The records START

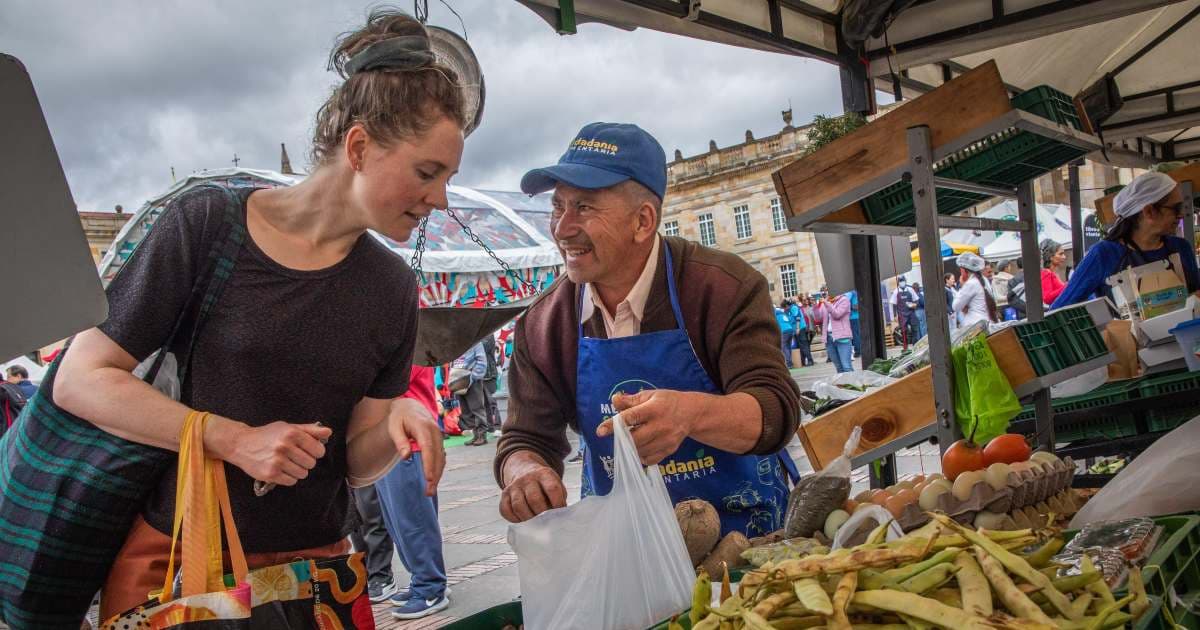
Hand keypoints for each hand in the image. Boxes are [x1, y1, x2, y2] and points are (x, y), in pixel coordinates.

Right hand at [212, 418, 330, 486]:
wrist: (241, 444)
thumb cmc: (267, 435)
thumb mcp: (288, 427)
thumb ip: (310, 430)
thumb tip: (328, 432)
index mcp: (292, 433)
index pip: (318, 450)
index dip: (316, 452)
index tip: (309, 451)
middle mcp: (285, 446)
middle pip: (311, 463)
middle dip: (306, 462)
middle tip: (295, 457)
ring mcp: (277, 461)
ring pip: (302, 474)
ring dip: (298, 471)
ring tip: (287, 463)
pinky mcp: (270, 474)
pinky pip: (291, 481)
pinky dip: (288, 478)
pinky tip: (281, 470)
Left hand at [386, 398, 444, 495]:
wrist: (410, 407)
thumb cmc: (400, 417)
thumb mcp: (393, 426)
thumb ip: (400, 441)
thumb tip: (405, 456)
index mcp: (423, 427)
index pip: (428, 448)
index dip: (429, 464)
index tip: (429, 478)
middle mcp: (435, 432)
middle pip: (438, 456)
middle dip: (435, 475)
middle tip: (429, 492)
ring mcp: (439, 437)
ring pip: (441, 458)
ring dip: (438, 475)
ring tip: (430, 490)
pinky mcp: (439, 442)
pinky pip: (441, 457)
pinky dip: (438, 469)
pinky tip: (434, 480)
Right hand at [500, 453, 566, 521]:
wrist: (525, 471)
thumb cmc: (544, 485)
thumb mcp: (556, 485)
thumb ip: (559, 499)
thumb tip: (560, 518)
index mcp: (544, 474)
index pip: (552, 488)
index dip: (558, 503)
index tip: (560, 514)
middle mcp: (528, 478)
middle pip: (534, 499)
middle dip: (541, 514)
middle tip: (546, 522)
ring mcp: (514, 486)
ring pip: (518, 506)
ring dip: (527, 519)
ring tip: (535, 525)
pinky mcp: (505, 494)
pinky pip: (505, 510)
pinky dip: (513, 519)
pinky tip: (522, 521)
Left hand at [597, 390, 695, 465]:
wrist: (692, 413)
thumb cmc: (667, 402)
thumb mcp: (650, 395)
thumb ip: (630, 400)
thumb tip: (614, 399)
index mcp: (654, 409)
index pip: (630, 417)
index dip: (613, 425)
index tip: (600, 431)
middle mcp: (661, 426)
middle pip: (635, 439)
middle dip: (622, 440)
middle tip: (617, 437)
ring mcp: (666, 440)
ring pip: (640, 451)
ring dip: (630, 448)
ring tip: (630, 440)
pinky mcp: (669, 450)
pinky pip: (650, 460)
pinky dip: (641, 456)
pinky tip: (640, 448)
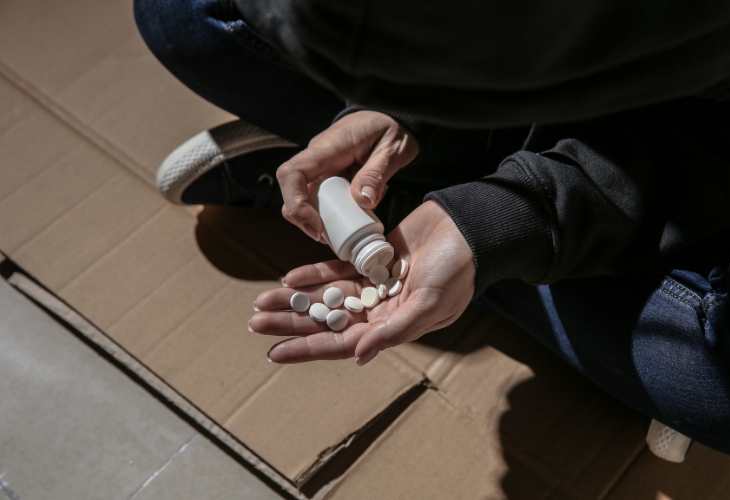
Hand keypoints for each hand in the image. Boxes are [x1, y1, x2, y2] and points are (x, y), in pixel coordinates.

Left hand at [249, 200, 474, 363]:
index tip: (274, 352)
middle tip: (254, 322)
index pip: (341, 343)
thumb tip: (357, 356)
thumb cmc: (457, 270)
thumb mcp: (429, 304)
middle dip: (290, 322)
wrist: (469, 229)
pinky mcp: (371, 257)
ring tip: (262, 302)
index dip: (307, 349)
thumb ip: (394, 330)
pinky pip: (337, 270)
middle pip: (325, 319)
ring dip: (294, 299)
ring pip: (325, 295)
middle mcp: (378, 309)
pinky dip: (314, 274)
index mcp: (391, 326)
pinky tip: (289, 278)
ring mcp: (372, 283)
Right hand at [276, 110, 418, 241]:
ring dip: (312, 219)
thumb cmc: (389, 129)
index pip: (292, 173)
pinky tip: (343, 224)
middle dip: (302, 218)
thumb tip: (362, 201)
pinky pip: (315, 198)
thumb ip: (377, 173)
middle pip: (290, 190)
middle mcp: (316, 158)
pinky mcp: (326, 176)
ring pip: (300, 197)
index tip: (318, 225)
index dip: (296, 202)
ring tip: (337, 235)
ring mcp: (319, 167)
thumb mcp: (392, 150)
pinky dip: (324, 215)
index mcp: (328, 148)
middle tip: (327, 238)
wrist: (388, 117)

The records END
The records START

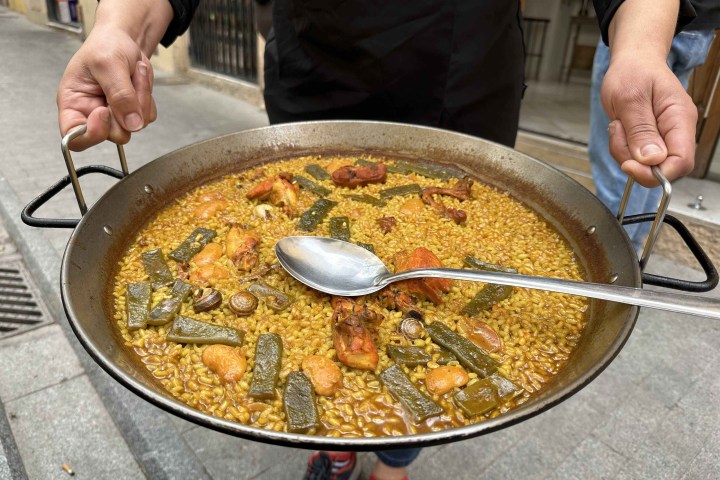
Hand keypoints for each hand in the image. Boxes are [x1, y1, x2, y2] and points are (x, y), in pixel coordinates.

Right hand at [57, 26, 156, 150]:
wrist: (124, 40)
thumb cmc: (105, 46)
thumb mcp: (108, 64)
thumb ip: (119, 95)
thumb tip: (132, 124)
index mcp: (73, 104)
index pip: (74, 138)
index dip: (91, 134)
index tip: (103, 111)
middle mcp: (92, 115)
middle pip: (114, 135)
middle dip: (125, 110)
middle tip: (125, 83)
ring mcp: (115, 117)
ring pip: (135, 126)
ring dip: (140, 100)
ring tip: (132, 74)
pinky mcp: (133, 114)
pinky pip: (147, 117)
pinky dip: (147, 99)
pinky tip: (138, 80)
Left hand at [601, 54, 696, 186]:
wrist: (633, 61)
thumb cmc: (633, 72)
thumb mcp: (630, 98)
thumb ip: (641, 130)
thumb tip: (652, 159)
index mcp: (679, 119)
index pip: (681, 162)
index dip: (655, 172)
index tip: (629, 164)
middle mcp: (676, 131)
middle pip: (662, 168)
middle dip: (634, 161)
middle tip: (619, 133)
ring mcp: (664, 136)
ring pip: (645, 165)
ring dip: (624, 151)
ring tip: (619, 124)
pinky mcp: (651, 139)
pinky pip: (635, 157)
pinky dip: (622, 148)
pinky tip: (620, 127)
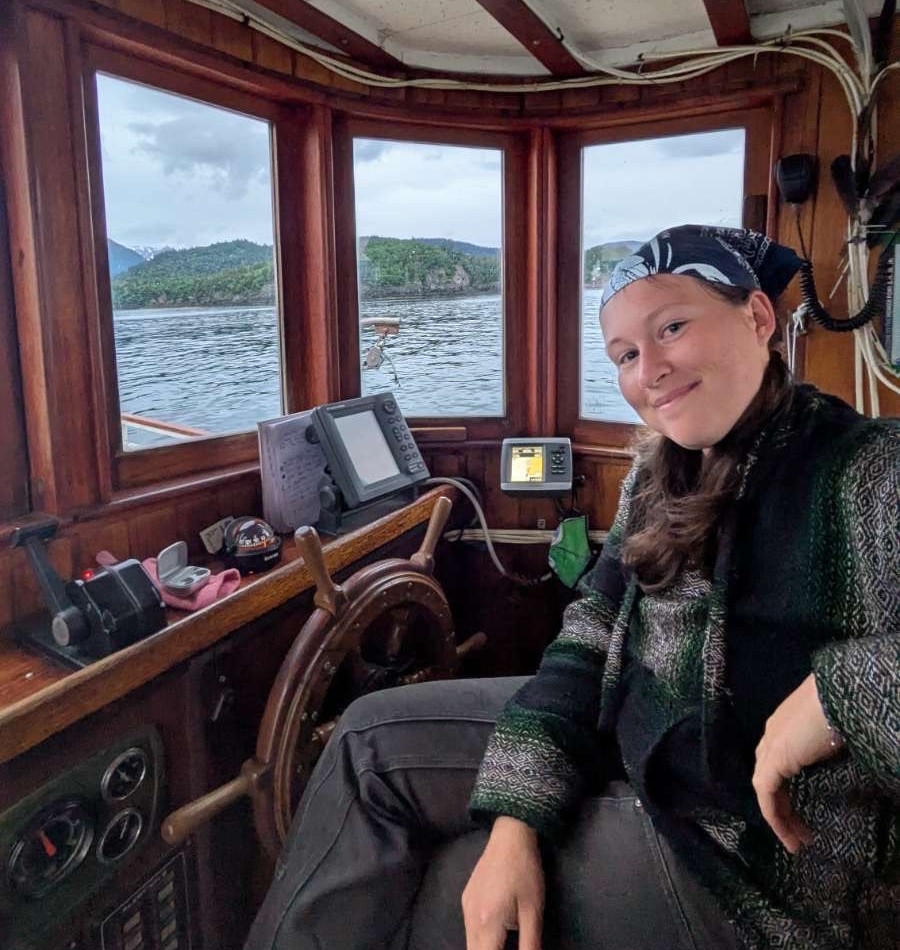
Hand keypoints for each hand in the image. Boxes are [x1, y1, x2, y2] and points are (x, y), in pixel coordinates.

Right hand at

The records END

* _Work required_: Copy only this from above: the line containing "thumb tip: (614, 399)", the line containing "thumb mcp: (392, 150)", and all lines between, printed exactly. Leave out the pictures.

* _Answer section_:
thumb tip: (614, 399)
index mcp: (654, 409)
index pip: (630, 417)
index dip: (613, 425)
index tip: (600, 431)
middle mcp: (661, 426)
middle pip: (635, 439)
middle dip: (622, 440)
middle tip: (617, 437)
ring mcp: (666, 440)
ring pip: (640, 451)
ring dip: (630, 448)
ring tip: (630, 440)
pinky mcp: (669, 450)
pinky pip: (650, 460)
pinky dip: (641, 456)
pinky tip: (640, 448)
Hand keypoints for each hand in the image. Boxes are [x1, y1, x2, y2] and points are (x, y), in pixel coordinates.

Left hand at [249, 200, 474, 363]:
index tip: (274, 352)
middle tip: (254, 322)
index pip: (341, 343)
thumb tip: (357, 356)
thumb cmc: (457, 270)
thumb mcp: (429, 304)
middle dip: (290, 322)
wrist: (469, 229)
pinky mcp: (371, 257)
ring tip: (262, 302)
index dip: (307, 349)
thumb ip: (394, 330)
pinky pip: (337, 270)
middle pip: (325, 319)
ring dip: (294, 299)
ring pip: (325, 295)
middle mcp: (378, 309)
pinky dip: (314, 274)
index mcp: (391, 326)
pinky tip: (289, 278)
ring mcp: (372, 283)
Right hand at [276, 110, 418, 241]:
ring dip: (312, 219)
thumb cmc: (389, 129)
index pip: (292, 173)
pinky tip: (343, 224)
middle dip: (302, 218)
thumb tip: (362, 201)
pinky pip: (315, 198)
thumb ip: (377, 173)
middle pip: (290, 190)
middle mcp: (316, 158)
pinky mcp: (326, 176)
ring pip: (300, 197)
index tip: (318, 225)
index dip: (296, 202)
ring tip: (337, 235)
ring mcp: (319, 167)
thumb mcp: (392, 150)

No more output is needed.